Achieving Microsecond Latency with Amazon DynamoDB Accelerator (DAX) - In-Memory Cache Design

Learn about read acceleration for DynamoDB with DAX, cache strategies, and cluster design.

DAX Overview

DAX is an in-memory cache for DynamoDB that reduces read latency from milliseconds to microseconds. Unlike ElastiCache (Redis/Memcached), DAX provides a DynamoDB-compatible API, so migration is completed simply by changing the SDK endpoint to the DAX cluster. A DAX cluster is deployed within a VPC, with each node in the cluster holding a replica of the same cached data. The primary node handles writes while replica nodes distribute reads, and replicas are automatically promoted in case of primary failure.

Cache Strategy and Cluster Design

The item cache caches results from GetItem and BatchGetItem, with automatic expiration via TTL (default 5 minutes). The query cache caches result sets from Query and Scan operations. Write-through ensures that the cache is also updated when PutItem or UpdateItem is executed, reducing the risk of stale data on reads. A minimum of 3 nodes (Multi-AZ) is recommended for the cluster, and node type should be selected based on the volume of data to cache. dax.r5.large (13.5 GB memory) suits medium workloads, while dax.r5.xlarge (27 GB memory) is appropriate for large hot datasets.

Cache Strategy and Consistency

DAX manages caching in two layers: item cache and query cache. The item cache holds GetItem and BatchGetItem results with a TTL (default 5 minutes). The query cache holds Query and Scan results. Write operations (PutItem, UpdateItem, DeleteItem) are reflected in both DAX and DynamoDB through write-through. Eventually consistent reads are served from the cache, while strongly consistent reads access DynamoDB directly. There is a trade-off where shorter TTL settings reduce cache hit rates, while longer settings decrease data freshness. For learning about DynamoDB cache performance optimization, related books (Amazon) can be helpful.

DAX vs. ElastiCache Comparison

DAX is a cache dedicated to DynamoDB, and its greatest advantage is that it can be adopted simply by replacing the DynamoDB SDK endpoint. There is no need to implement cache invalidation logic or key design on the application side, as write-through automatically maintains consistency. ElastiCache (Redis), on the other hand, can cache data from sources other than DynamoDB (RDS, external API responses) and leverages data structures such as Pub/Sub and sorted sets. DAX's query cache determines hits by exact parameter match, so hit rates decrease for workloads where Query filter conditions change frequently. In such cases, designing application-side cache keys with ElastiCache is more efficient. DAX does not cache transaction APIs (TransactGetItems / TransactWriteItems), so its effectiveness is limited for transaction-heavy workloads.

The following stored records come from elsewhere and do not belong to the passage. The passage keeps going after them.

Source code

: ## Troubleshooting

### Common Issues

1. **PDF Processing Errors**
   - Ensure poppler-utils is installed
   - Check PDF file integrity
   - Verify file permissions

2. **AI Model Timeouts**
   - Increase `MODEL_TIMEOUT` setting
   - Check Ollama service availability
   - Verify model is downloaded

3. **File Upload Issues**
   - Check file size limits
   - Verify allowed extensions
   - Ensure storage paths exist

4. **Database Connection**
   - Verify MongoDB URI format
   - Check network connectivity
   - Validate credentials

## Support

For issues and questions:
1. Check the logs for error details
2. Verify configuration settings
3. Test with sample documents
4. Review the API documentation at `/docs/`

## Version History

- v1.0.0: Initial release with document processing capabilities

Design Pitfalls and Operational Considerations

DAX clusters must be deployed within a VPC. When connecting from Lambda, either place Lambda in the same VPC or access via a VPC endpoint. Placing Lambda in a VPC increases cold start time, so consider using Provisioned Concurrency. During DAX node failures, the client SDK automatically retries, but read latency returns to milliseconds during failover (several seconds). Applications should be designed to tolerate this temporary latency increase. Item cache and query cache TTLs can be configured independently. For tables with frequent writes, shorten item cache TTL to 1 minute or less and make query cache TTL even shorter to maintain data freshness. Cluster scale-out (adding nodes) can be performed online, but scale-in (removing nodes) involves cache data redistribution and should be performed during low-traffic periods.

DAX Pricing

DAX pricing is based on hourly charges per node. A dax.r5.large costs approximately $0.269 per hour (about $194 per month). A minimum 3-node (Multi-AZ) configuration is recommended, costing approximately $582 per month. Compare the cost savings from reducing DynamoDB Read Capacity Units (RCU) against DAX node costs to determine whether DAX adoption is advantageous for read-heavy workloads. With cache hit rates of 90% or higher, significant RCU reductions can be expected, exceeding the cost of DAX.

Summary

DAX is an in-memory cache for DynamoDB that achieves microsecond-level read latency. It maintains write consistency through write-through caching while significantly reducing read load with two-layer caching of items and queries. The DynamoDB RCU cost reduction effect becomes pronounced at cache hit rates of 90% or higher, making it ideal for read-intensive workloads.